I do NOT recommend doing it on live moss, BTW. Also, this is only my personal experience---try at your own risk.


----------



## mtolypetsupply (Dec 18, 2008)

Yes, I have plenty of LECA substrate, and use only spring water. The screen top is 80% covered, 20% screen. Often my hubby covers that space with the light, though. He's very concerned about keeping the humidity up, and I'm wondering if we should be more concerned with fresh air. I am a work-at-home mom, so am available to mist all day, so moisture needn't be a problem. 

The little guys eat and hide, and I catch them hopping about the enclosure from time to time, so they seem "happy". I want them to stay that way!


----------



## Philsuma (Jul 18, 2006)

"Earthy". "Musty" are accurate descriptions.

I have vivs that have been set up for over three years and have never drained or changed the water and they smell fine 

A lot of guys do not drain or change their tank water - ever.

If your viv is heavily planted and you have decent microfauna, then the composting process works remarkable well in the closed system.

No worries...


----------



## mtolypetsupply (Dec 18, 2008)

I'm familliar with the good, earthy smell of compost, and this is not it. I'm hoping that it's merely because it's a "young" tank, and the microorganisms haven't yet established themselves enough.

* Task set
1. In the forum thread about vivarium odor, how long have Philsuma's vivs gone without the water being drained or changed?
2. Carry on the forum thread about vivarium odor from its last sentence.
You won't need the listing for any of this.

* Excerpted data
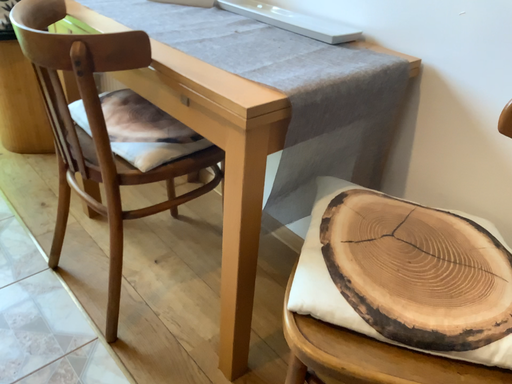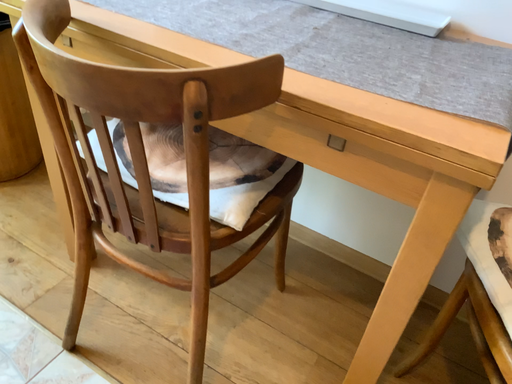
Question: Which way did the camera rotate in the video?

Choices:
 (A) rotated right
 (B) rotated left

Answer: (A)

* Results by task
1. Over three years.

2.
In my experience with aquariums, I know that the nitrogen spike that often starts "beginner's syndrome" occurs very suddenly. Being as inexperienced as I am, I need some help identifying the early warning signs of something bad, before it goes irreparably wrong. I know springtails eat mold, but are there bad kinds of mold to watch out for?


----------



## AJ50504 (Dec 3, 2008)

I have the same musty smell in my red eye tree frog viv. Witch is also a newer tank so you're not alone . I have been thinking the same thing as if the smell is normal or not . I have been to pet shops that sell herps, and smell horrible , which I do not trust or buy from . A lot of the herps they have just look sick  I remember that smell and my viv smells nothing like that . Actually now that I think about it IT smell GREAT compared to that


----------



## Tony (Oct 13, 2008)

What kind of substrate do you use? My auratus tank with leaf litter over coco fiber is my best smelling tank, my tree frog tanks are sheet moss over coco fiber, and they have a musty smell that I don't care for. I will be reworking them after I move.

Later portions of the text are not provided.